Mixed-function oxidase is the name of a family of oxidase enzymes that catalyze a reaction in which each of the two atoms of oxygen in O2 is used for a different function in the reaction.

Oxidase is a general name for enzymes that catalyze oxidations in which molecular oxygen is the electron acceptor but oxygen atoms do not appear in the oxidized product. Often, oxygen is reduced to either water (cytochrome oxidase of the mitochondrial electron transfer chain) or hydrogen peroxide (dehydrogenation of fatty acyl-CoA in peroxisomes). Most of the oxidases are flavoproteins.

The name "mixed-function oxidase" indicates that the enzyme oxidizes two different substrate simultaneously.

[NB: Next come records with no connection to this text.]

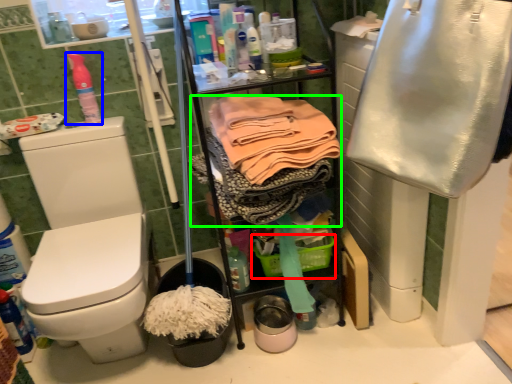
Question: Estimate the real-world distances between objects in this image. Which object is farther from basket (highlighted by a red box), cleaning product (highlighted by a blue box) or clothing (highlighted by a green box)?

Choices:
 (A) cleaning product
 (B) clothing

Answer: (A)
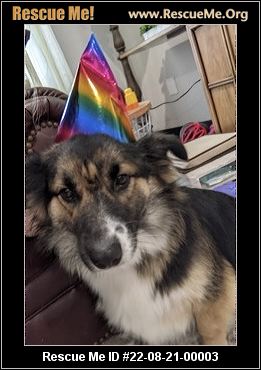
The image size is (261, 370). Find the location of `electic cord`. electic cord is located at coordinates (175, 97).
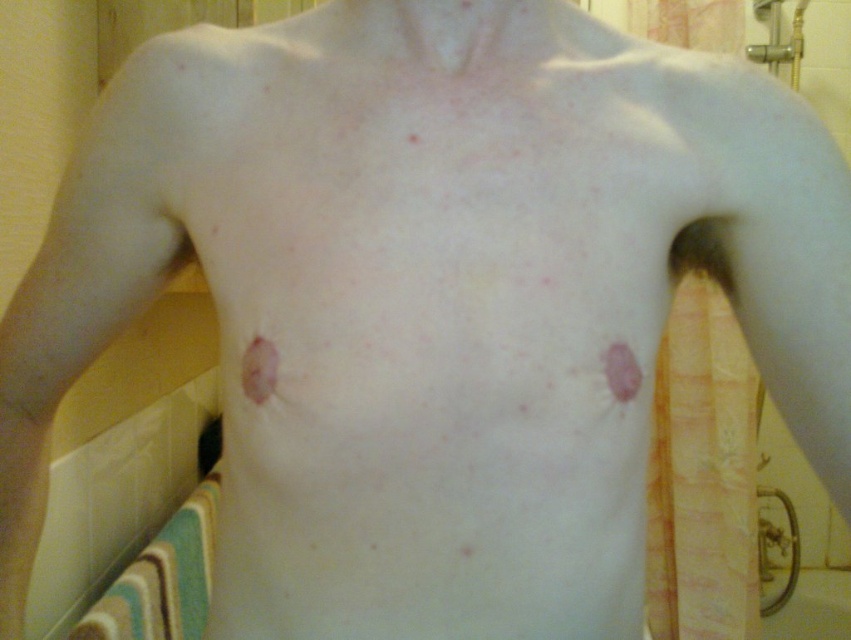
Describe the element at coordinates (260, 369) in the screenshot. The height and width of the screenshot is (640, 851). I see `pink matte mole at center` at that location.

Is point (260, 348) behind point (623, 358)?

Yes.

Who is more forward, (260, 348) or (621, 380)?

Point (621, 380)

Locate an element on the screen. This screenshot has height=640, width=851. pink matte mole at center is located at coordinates point(260,369).

Between metallic silver shower at upper right and pink matte mole at center, which one has more height?

Standing taller between the two is metallic silver shower at upper right.

Which is above, metallic silver shower at upper right or pink matte mole at center?

Positioned higher is metallic silver shower at upper right.

The image size is (851, 640). What are the coordinates of `metallic silver shower at upper right` in the screenshot? It's located at (778, 38).

From the picture: Who is lower down, metallic silver shower at upper right or pink matte patch at upper right?

Positioned lower is pink matte patch at upper right.

Between metallic silver shower at upper right and pink matte patch at upper right, which one has less height?

With less height is pink matte patch at upper right.

Measure the distance between metallic silver shower at upper right and camera.

The distance of metallic silver shower at upper right from camera is 2.25 meters.

Locate an element on the screen. metallic silver shower at upper right is located at coordinates (778, 38).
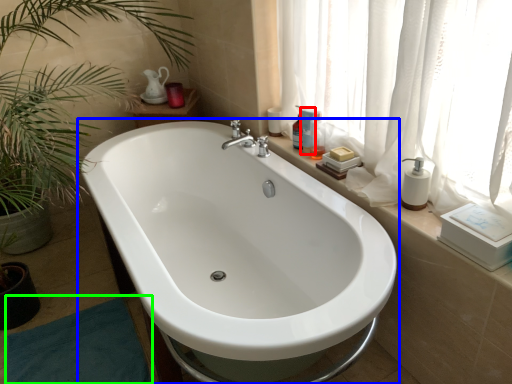
Question: Which is nearer to the toiletry (highlighted by a red box)? bathtub (highlighted by a blue box) or bath mat (highlighted by a green box).

Choices:
 (A) bathtub
 (B) bath mat

Answer: (A)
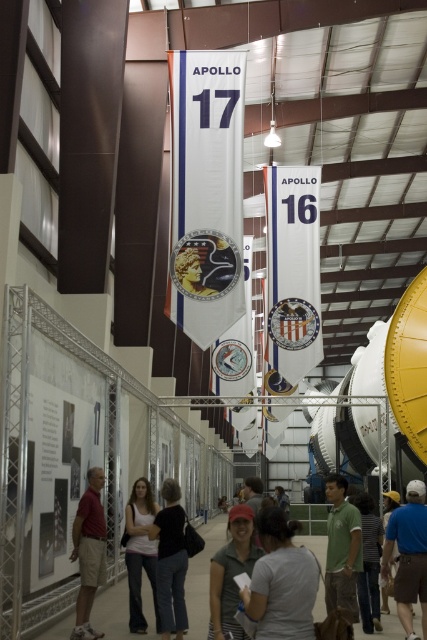
You are an event organizer planning to place a 1.2 meter wide decorative panel between the dark gray pants at center and the red shirt at left. Based on their widths, will the panel fit between them?

The dark gray pants at center has a lesser width compared to red shirt at left, so the panel may not fit as the total width of both objects might exceed the panel width. However, without exact spacing data between them, it is uncertain.

You are standing in the exhibition space and want to take a photo of both the dark gray pants at center and the red shirt at left. Which object should you focus on first to ensure both are in the frame?

You should focus on the dark gray pants at center first because it is closer to the viewer than the red shirt at left, ensuring both are in the frame.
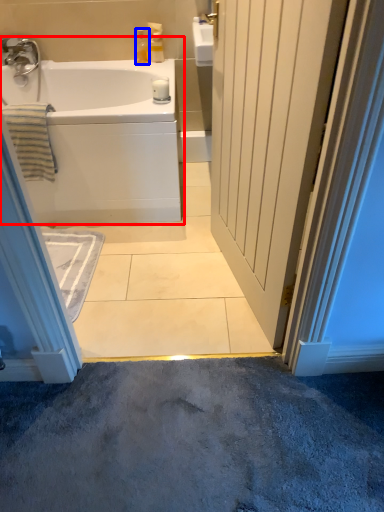
Question: Which point is further to the camera, bathtub (highlighted by a red box) or toiletry (highlighted by a blue box)?

Choices:
 (A) bathtub
 (B) toiletry

Answer: (B)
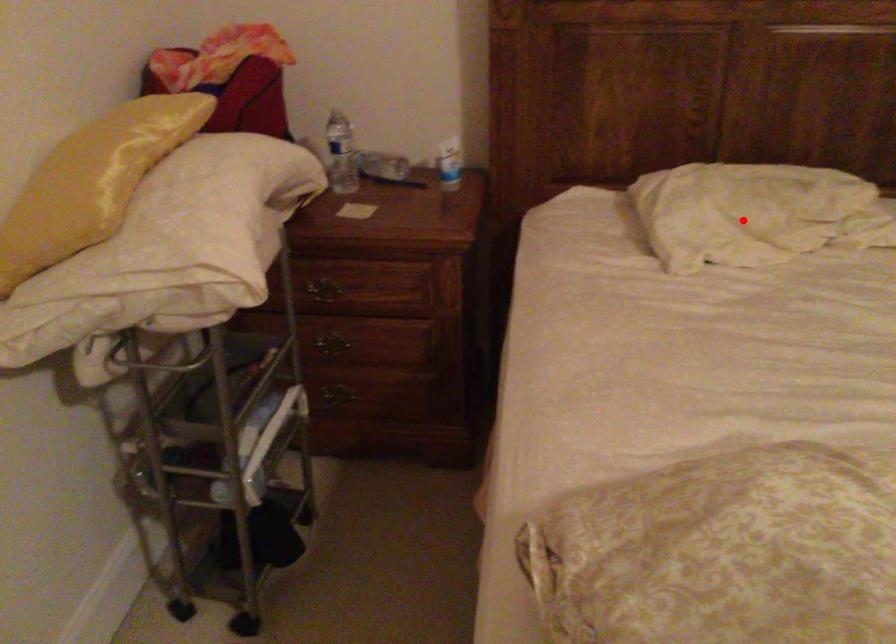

Desaturation of fatty acyl-CoA in vertebrates is an example of the mixed-function oxidase reaction. In the process, saturated fatty acyl-CoA and NADPH are oxidized by molecular oxygen (O2) to produce monounsaturated fatty acyl-CoA, NADP+ and 2 molecules of water.

Reaction

The mixed-function oxidase reaction proceeds as follows:

AH + BH2 + O2 --> AOH + B + H2O (H2O as catalyst.)

Medical significance
High levels of mixed-function oxidase activity has been studied for their activation effects in human colon carcinoma cell lines, to study the susceptibility to certain cancers.  The research has been successful in mice but remains inconclusive in humans.